Links found your thread while searching for the same. Have you posted in the cyclocross forum? I'm in Brunswick, Md. about 15 min. from Harpers Ferry.


----------



## DaveFromWV (Jul 31, 2009)

Cyclocross is for sissies!!


----------



## c-lo (Sep 30, 2008)

nice you must be one of those weekend warrior roadies with a fat gut, expensive carbon fiber bike, and euro bibs huh??


----------



## links0311 (Aug 20, 2004)

Take it easy C-Lo, Dave is a friend of mine and just giving me some grief. He does wear Euro bibs though.


----------



## c-lo (Sep 30, 2008)

I knew it!!  

sorry Dave. I retract my previous post. 

Links did you find anywhere to ride? how close are you to Harpers Ferry?


----------



## links0311 (Aug 20, 2004)

I went to a race in Fayetteville this past weekend, they have a group that rides around there.
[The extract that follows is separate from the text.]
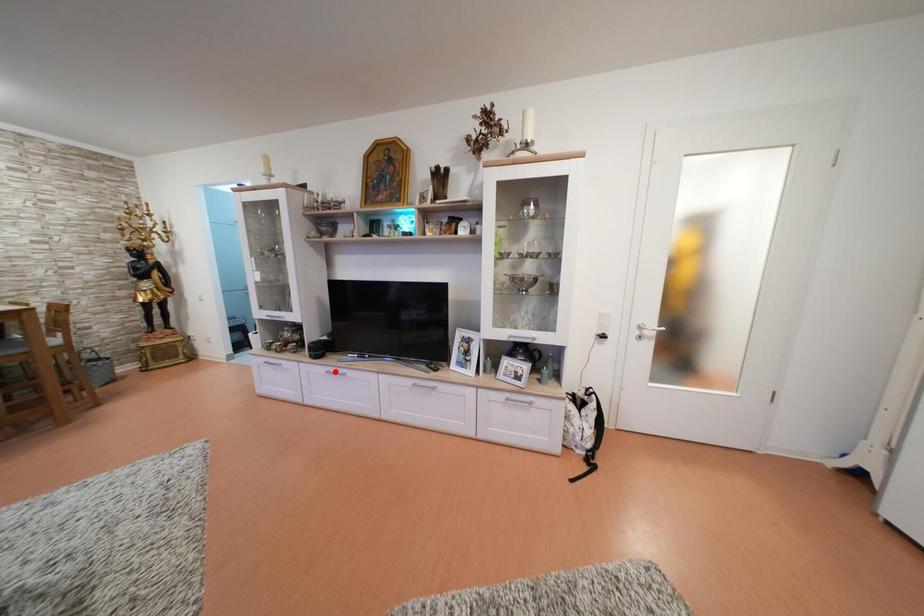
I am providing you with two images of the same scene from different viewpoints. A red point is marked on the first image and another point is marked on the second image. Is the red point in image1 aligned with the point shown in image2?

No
But that's about an hour or so away. I'm not sure where Harpers Ferry is, I'll have to look.


----------



## links0311 (Aug 20, 2004)

Lewisburg to Harpers Ferry = 3 hrs and 45 min.


----------



## DaveFromWV (Jul 31, 2009)

C-lo, you got 2 out of 3. I'm not the skinniest guy and I do where Euro bibs. I wouldn't classify my Fuji as expensive though. Oh wait, I just remembered I have a picture from my last race:


----------



## links0311 (Aug 20, 2004)

I bet he's great on the descents.


----------